Dans le domaine des « structures et institutions de l’enseignement qualifiant », on notera cet intéressant aveu concernant la Certification par Unités (CPU). Celle-ci avait toujours été présentée comme un moyen de lutte contre l’échec scolaire, alors que l’avis du GC reconnaît explicitement que ce qui est surtout visé c’est la flexibilité du marché du travail : « la CPU s’inscrit dans un contexte européen (ECVET) dont le but est de faciliter le transfert et la capitalisation des acquis d’apprentissage en vue d’assurer la transparence des certifications, l’accès à l’emploi et la mobilité des personnes ». En clair, il s’agit de permettre aux individus de se « vendre » sur le marché du travail en faisant valoir les compétences certifiées par la CPU, même s’ils ne disposent pas d’une qualification complète. Cela revient évidemment à détruire la valeur du diplôme et de toutes les garanties — salariales, sociales ou de conditions de travail — qui y sont associées.

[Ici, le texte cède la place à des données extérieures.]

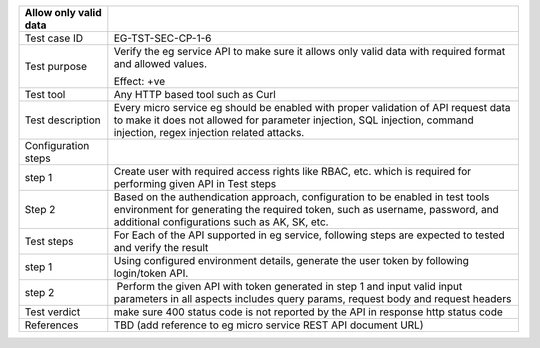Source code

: +-----------------------+---------------------------------------------+
| Allow only valid data |                                             |
+=======================+=============================================+
| Test case ID          | EG-TST-SEC-CP-1-6                           |
+-----------------------+---------------------------------------------+
| Test purpose          | Verify the eg service API to make sure it   |
|                       | allows only valid data with required format |
|                       | and allowed values.                         |
|                       |                                             |
|                       | Effect: +ve                                 |
+-----------------------+---------------------------------------------+
| Test tool             | Any HTTP based tool such as Curl            |
+-----------------------+---------------------------------------------+
| Test description      | Every micro service eg should be enabled    |
|                       | with proper validation of API request data  |
|                       | to make it does not allowed for parameter   |
|                       | injection, SQL injection, command           |
|                       | injection, regex injection related attacks. |
+-----------------------+---------------------------------------------+
| Configuration steps   |                                             |
+-----------------------+---------------------------------------------+
| step 1                | Create user with required access rights     |
|                       | like RBAC, etc. which is required for       |
|                       | performing given API in Test steps          |
+-----------------------+---------------------------------------------+
| Step 2                | Based on the authendication approach,       |
|                       | configuration to be enabled in test tools   |
|                       | environment for generating the required     |
|                       | token, such as username, password, and      |
|                       | additional configurations such as AK, SK,   |
|                       | etc.                                        |
+-----------------------+---------------------------------------------+
| Test steps            | For Each of the API supported in eg         |
|                       | service, following steps are expected to    |
|                       | tested and verify the result                |
+-----------------------+---------------------------------------------+
| step 1                | Using configured environment details,       |
|                       | generate the user token by following        |
|                       | login/token API.                            |
+-----------------------+---------------------------------------------+
| step 2                |  Perform the given API with token generated |
|                       | in step 1 and input valid input parameters  |
|                       | in all aspects includes query params,       |
|                       | request body and request headers            |
+-----------------------+---------------------------------------------+
| Test verdict          | make sure 400 status code is not reported   |
|                       | by the API in response http status code     |
+-----------------------+---------------------------------------------+
| References            | TBD (add reference to eg micro service REST |
|                       | API document URL)                           |
+-----------------------+---------------------------------------------+
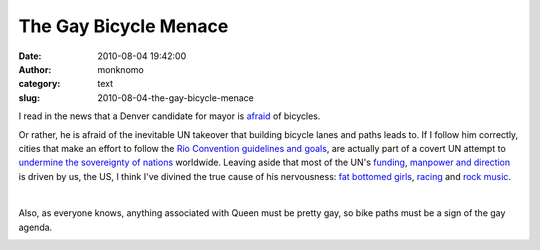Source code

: The Gay Bicycle Menace
######################
:date: 2010-08-04 19:42:00
:author: monknomo
:category: text
:slug: 2010-08-04-the-gay-bicycle-menace

I read in the news that a Denver candidate for mayor is `afraid`_ of
bicycles.

.. raw:: html

   <div>

.. raw:: html

   </div>

.. raw:: html

   <div>

Or rather, he is afraid of the inevitable UN takeover that building
bicycle lanes and paths leads to. If I follow him correctly, cities that
make an effort to follow the `Rio Convention guidelines and goals`_, are
actually part of a covert UN attempt to `undermine the sovereignty of
nations`_ worldwide. Leaving aside that most of the UN's `funding`_,
`manpower and direction`_ is driven by us, the US, I think I've divined
the true cause of his nervousness: `fat bottomed girls`_, `racing`_ and
`rock music`_.

.. raw:: html

   </div>

.. raw:: html

   <div>

.. raw:: html

   </div>

.. raw:: html

   <div>

.. raw:: html

   <object width="480" height="385">

.. raw:: html

   <embed src="http://www.youtube.com/v/GugsCdLHm-Q&amp;hl=en_US&amp;fs=1" type="application/x-shockwave-flash" allowscriptaccess="always" allowfullscreen="true" width="480" height="385">

.. raw:: html

   </embed>

.. raw:: html

   </object>

.. raw:: html

   </div>

| 

.. raw:: html

   <div>

Also, as everyone knows, anything associated with Queen must be pretty
gay, so bike paths must be a sign of the gay agenda.

.. raw:: html

   </div>

.. raw:: html

   <div class="blogger-post-footer">

|image0|

.. raw:: html

   </div>

.. raw:: html

   </p>

.. _afraid: http://www.denverpost.com/election2010/ci_15673894
.. _Rio Convention guidelines and goals: http://www.iclei.org/index.php?id=global-themes
.. _undermine the sovereignty of nations: http://www.freerepublic.com/focus/f-news/1561529/posts
.. _funding: http://en.wikipedia.org/wiki/United_Nations#Funding
.. _manpower and direction: http://en.wikipedia.org/wiki/United_States_and_the_United_Nations
.. _fat bottomed girls: http://www.youtube.com/watch?v=-D99n9f3vU4
.. _racing: http://en.wikipedia.org/wiki/Nascar
.. _rock music: http://www.youtube.com/watch?v=-tJYN-eG1zk

.. |image0| image:: https://blogger.googleusercontent.com/tracker/5640146011587021512-7747329407827472602?l=monknomo.blogspot.com
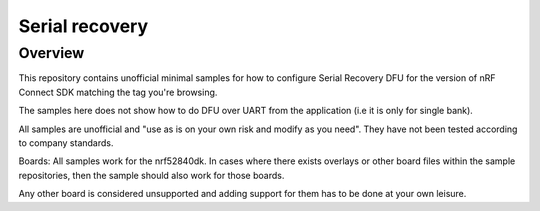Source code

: Serial recovery 
###################

Overview
********
This repository contains unofficial minimal samples for how to configure Serial Recovery DFU for the version of nRF Connect SDK matching the tag you're browsing.

The samples here does not show how to do DFU over UART from the application (i.e it is only for single bank).

All samples are unofficial and "use as is on your own risk and modify as you need". They have not been tested according to company standards.

Boards:
All samples work for the nrf52840dk. In cases where there exists overlays or other board files within the sample repositories, then the sample should also
work for those boards.

Any other board is considered unsupported and adding support for them has to be done at your own leisure.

Enfin, sur le plan des « synergies », le GC propose de mutualiser les infrastructures de l’enseignement qualifiant et d’en rationaliser l’offre. C’est fort bien, mais on aurait aimé voir souligné le principal obstacle à cette rationalisation : l’existence de réseaux concurrents. En effet, on voit mal comment empêcher que deux formations identiques soient proposées dans la même zone géographique, si l’alternative est d’obliger certains élèves à fréquenter un enseignement à caractère confessionnel qui irait à l’encontre de leurs convictions.

1 On peut supposer que le CG envisage pareillement, d’arrêter à la fin du tronc commun sa très modeste ambition de «formation polytechnique », puisqu’il ne la conçoit que comme un moyen de mieux orienter les élèves et non comme une partie incontournable de la formation générale du citoyen.

Nico Hirtt est physicien de formation et a fait carrière comme professeur de mathématique et de physique. En 1995, il fut l'un des fondateurs de l'Aped, il a aussi été rédacteur en chef de la revue trimestrielle L'école démocratique. Il est actuellement chargé d'étude pour l'Aped. Il est l'auteur de nombreux articles et ouvrages sur l'école.